Look over the material below and count the lines that include "обработки". Give only the total.

§ Exercise inputs:
* * * *

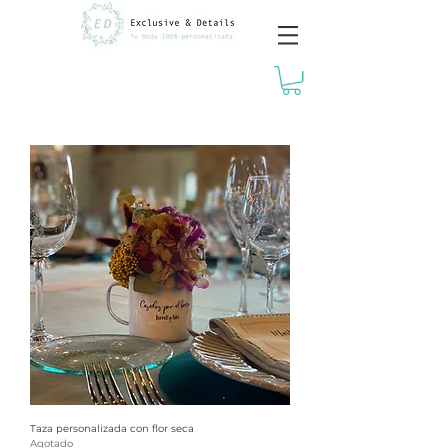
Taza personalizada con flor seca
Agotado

* * * *

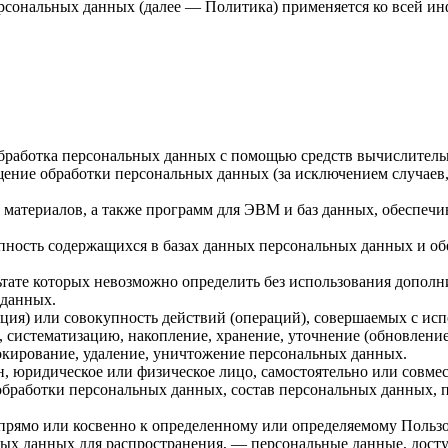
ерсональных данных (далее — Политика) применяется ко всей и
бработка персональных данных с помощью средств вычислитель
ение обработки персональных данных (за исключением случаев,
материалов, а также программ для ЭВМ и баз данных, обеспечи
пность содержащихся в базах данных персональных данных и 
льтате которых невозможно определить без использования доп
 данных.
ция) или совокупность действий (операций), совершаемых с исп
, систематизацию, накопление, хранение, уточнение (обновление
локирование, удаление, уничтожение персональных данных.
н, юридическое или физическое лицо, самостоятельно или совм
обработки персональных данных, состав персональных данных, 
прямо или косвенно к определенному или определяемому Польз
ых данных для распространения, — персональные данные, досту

* * * *

§ Answer to the problem: 2